Basic Research to Prevent HIV
Julie Overbaugh, HIV Researcher
The young man in Mombasa, Kenya, was just 17 or 18 when Dr. Julie Overbaugh sat down to give him some insights into what she does so well: HIV research.
“I asked him about himself,” Overbaugh recalls. “And he said, ‘I’m the only one in my family left. My mom and my dad and my brothers and sisters are all dead from HIV.’
“What was inspiring was he said, ‘I want to do something. I want to do something with my life and I want to know how people do that’ … [Even through his loss] he wanted to be thinking about his future.”
Overbaugh is no stranger to the desire to help others. On hiatus from a Ph.D. in chemistry, she spent a few months in Oklahoma in 1982 aiding the effort to ratify the Equal Rights Amendment. And for much of her research career, she has focused on people particularly vulnerable to HIV and its effects: commercial sex workers and HIV-positive mothers and their infants in Kenya.
And Overbaugh’s contributions are not limited to seminal research findings. As holder of the Chair for Graduate Education at Fred Hutch, she’s as famed for her mentorship as she is for the quality and breadth of her research; in 2016 she was recognized with the lifetime Nature Mentoring Award in Science.
But she didn’t start out dreaming of becoming an internationally respected scientist and mentor. Growing up in a large working-class family in rural Pennsylvania, she focused on sports (the family passion) and art.
“I was not science-minded as a kid. I picked art over science classes. At the dinner table we’d talk about how we did in the game as opposed to what our grades were,” says Overbaugh.
Guided by a vague notion that her future career would somehow involve sports, Overbaugh chose to attend the University of Connecticut, which recruited her to play Division I basketball. She majored in chemistry and then completed a Ph.D. in the subject. But Overbaugh felt that ultimately chemistry “was too esoteric … I liked solving problems, but I couldn’t see the application of it. To see how science could apply to improving health was more motivating to me.”
“I realized that the issues in Kenya were so critical — for women, for infants, for high risk groups — that this was a place where the science you do could actually impact public health."
Around the same time that HIV was discovered, she jumped from chemistry to virology and public health, first studying a virus that causes an AIDS-like disease in cats and then moving into researching HIV itself.

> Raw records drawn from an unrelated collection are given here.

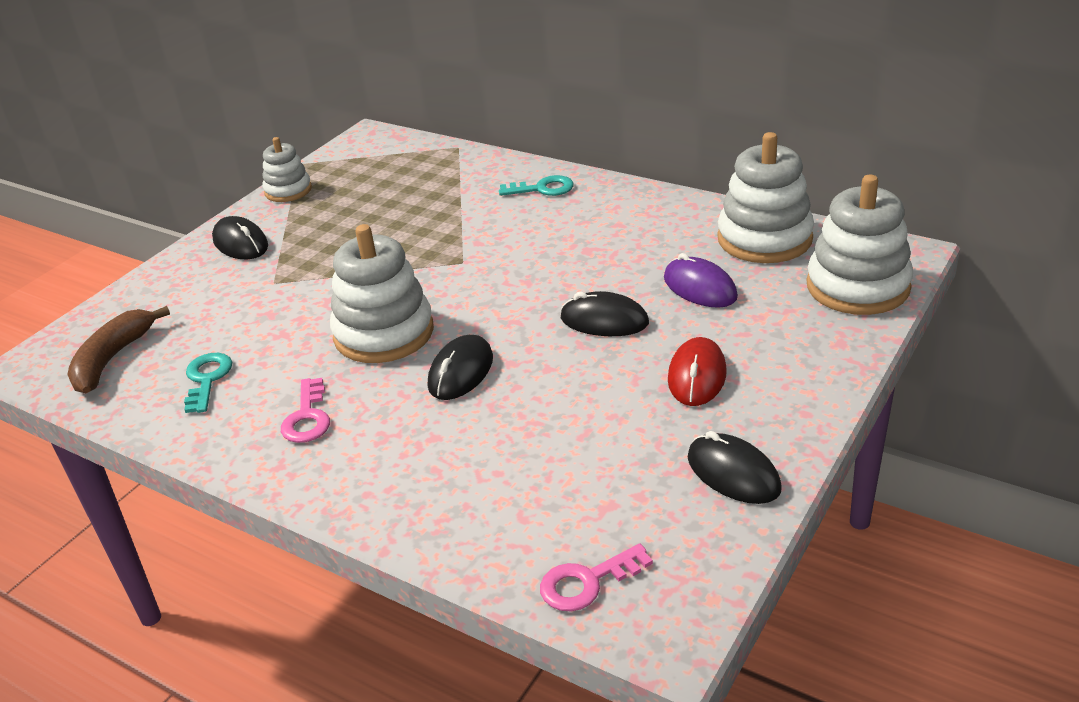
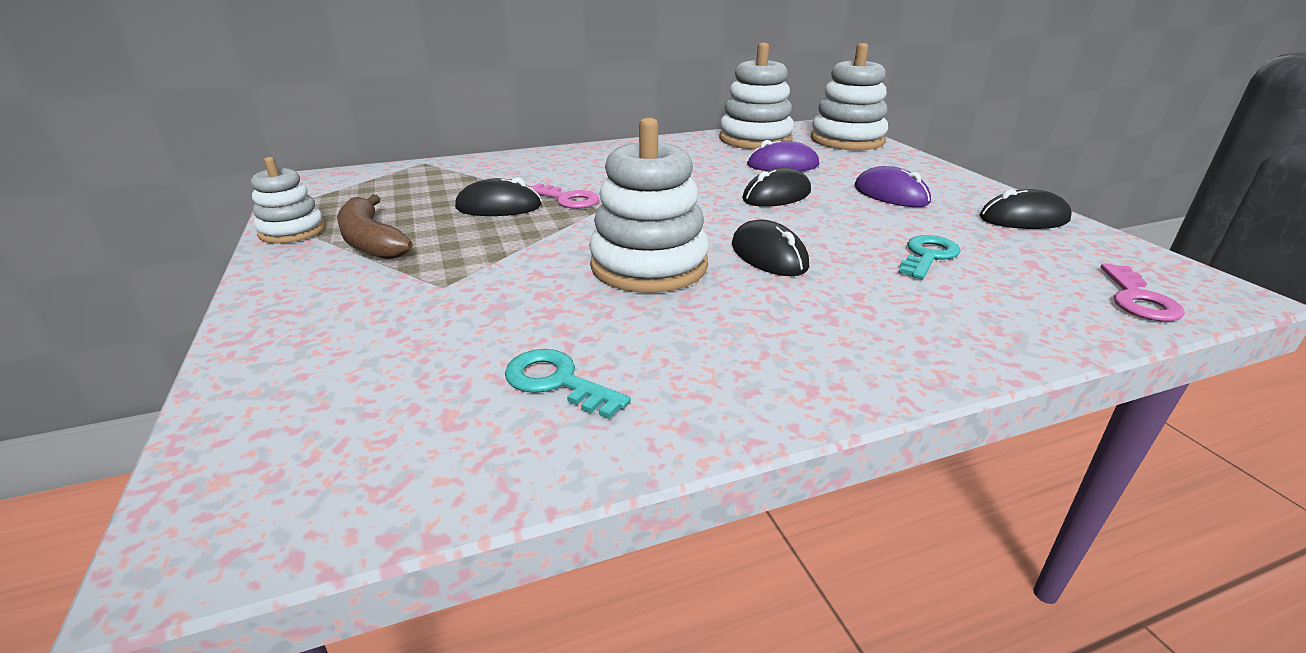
camera: 55 degrees left, 5 degrees down
(112, 359) = (366, 443): brown banana -> brown banana (371, 241)
(241, 243) = (322, 280): black mouse -> black mouse (499, 207)
(307, 417) = (737, 343): pink key -> pink key (567, 199)
(542, 189) = (557, 161): turquoise key -> turquoise key (927, 256)
(697, 376) = (891, 194): red mouse -> purple mouse

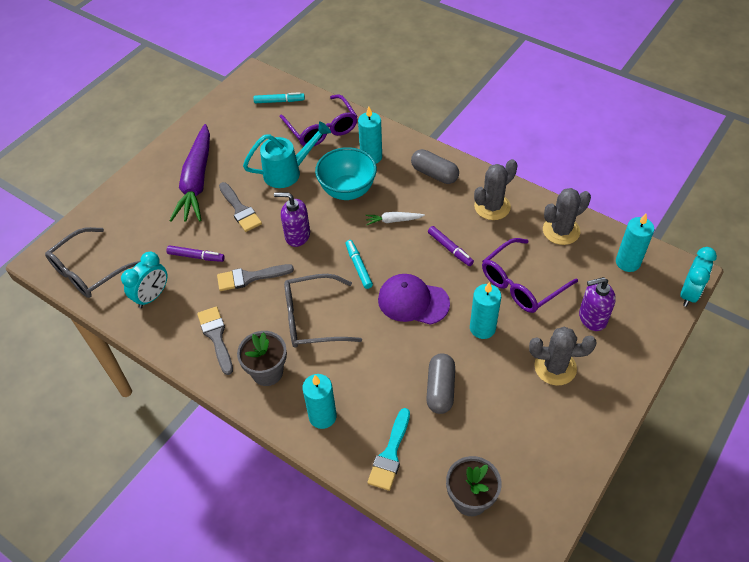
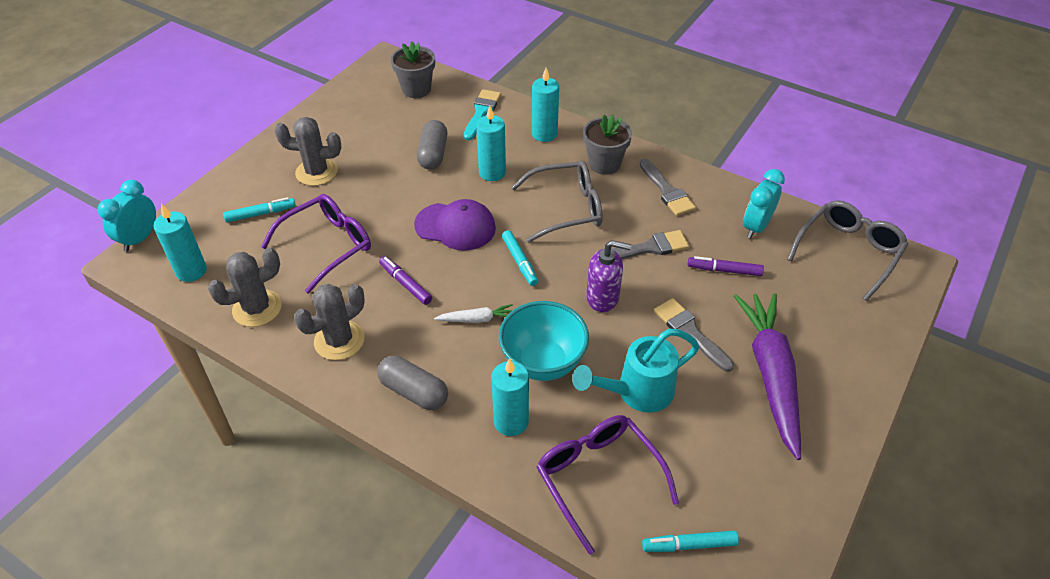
camera: 175 degrees right, 5 degrees down
(482, 328) = (382, 203): turquoise candle -> turquoise candle (492, 173)
(592, 318) = (260, 214): purple soap dispenser -> turquoise marker

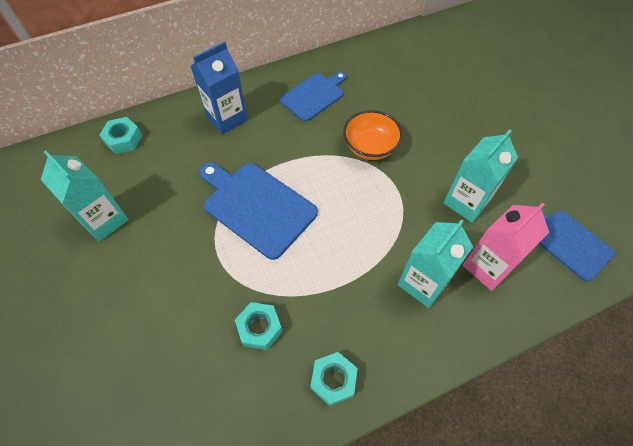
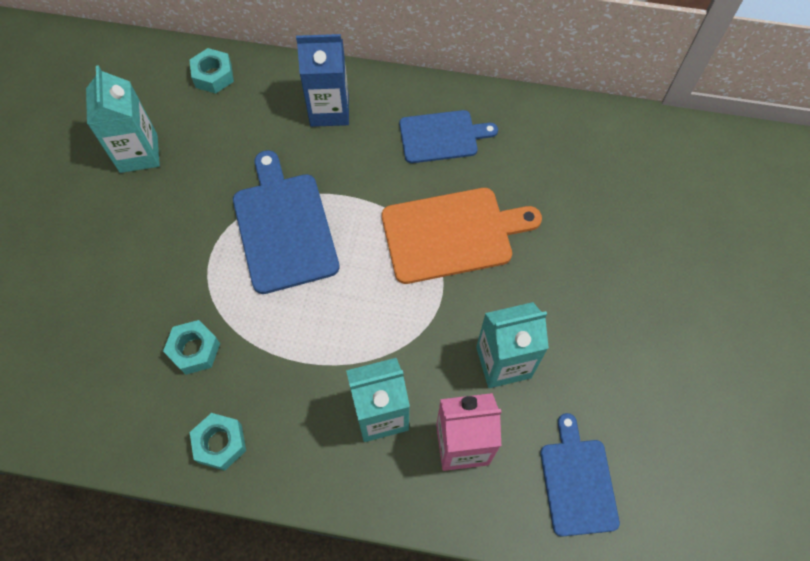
camera: 35 degrees right, 5 degrees up
(370, 147) = (452, 234): orange bowl -> orange cutting board

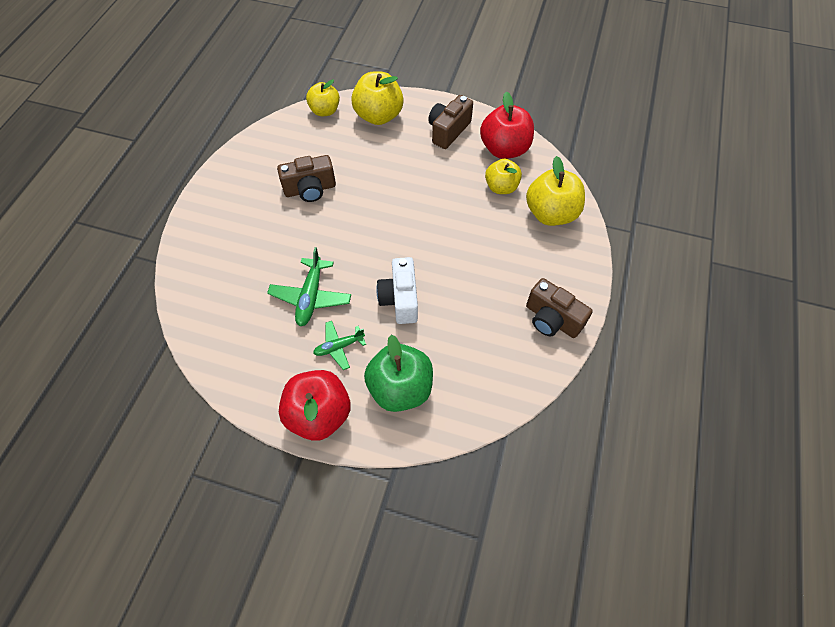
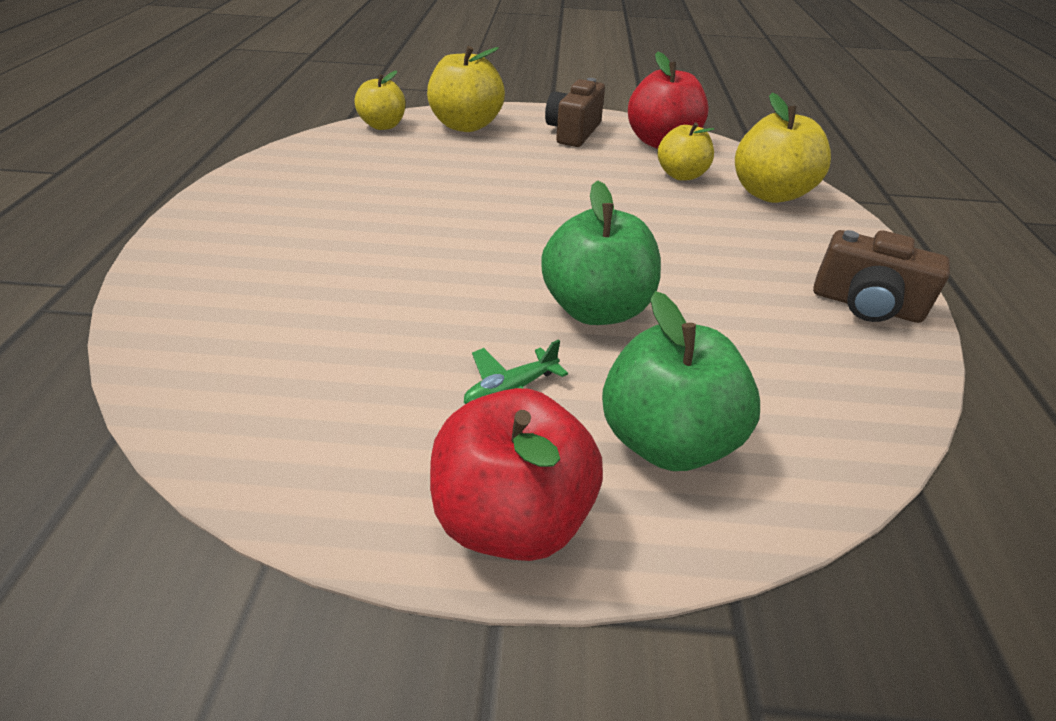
camera: 15 degrees left, 20 degrees down
(310, 189) = (384, 199): brown camera -> none
(311, 297) = (427, 325): green plane -> none
(400, 299) = (596, 309): white camera -> green apple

In 1993, Overbaugh joined Dr. Joan Kreiss from the University of Washington and Kenyan researcher Dr. Ruth Nduati, plus a team of clinicians and epidemiologists, to study the HIV transmission risk that breastfeeding posed to uninfected infants of HIV-positive mothers.
“I realized that the issues in Kenya were so critical — for women, for infants, for high risk groups — that this was a place where the science you do could actually impact public health,” says Overbaugh, who started by contributing methods to detect HIV infection to the Kenya Research Program.
Breastfeeding could transmit HIV within an infant’s first few months, the Kenya research team discovered. Once antiretroviral therapies became available, the breastfeeding trial results helped shape treatment paradigms designed to prevent HIV transmission to infants.
The foundation of collaboration Overbaugh built continues to inform her research today. Samples collected during the Nairobi breastfeeding trial provide insights into anti-HIV immune responses that could guide vaccine development. Using these samples, Overbaugh and her team have discovered that infants can quickly produce potentially protective immune responses against HIV, and that mothers pass along a special type of antibody that can protect against HIV infection and also reduce severity of disease in infants that do become infected.
Always interested in questions that help others, Overbaugh pursues a dizzying number of questions related to HIV infection. For 23 years and counting, she has studied HIV risk factors and reinfection in the longest running study of HIV risk factors in high-risk women. She has examined how the variants of HIV that are transmitted — just a tiny fraction of the variants that arise in each infected individual — are unique, and she encouraged the field to study these variants in particular.
Overbaugh continues to study key questions of HIV transmission, from risk factors in human populations to viral characteristics that influence immune response and could inform vaccine design. She is dissecting the components that contribute to a better HIV model so that vaccine researchers have the information they need to build a truly effective vaccine. Additionally, her team works with Kenyan researchers to create methods to better detect different HIV strains and assess drug resistance.
As much as Overbaugh appreciates basic science for basic science’s sake, connection to Kenya helps keep her grounded, she says. The scientists and patients in Kenya are a constant reminder of what is truly important about HIV research.
“I’m in [research] because I want to contribute to preventing HIV,” says Overbaugh.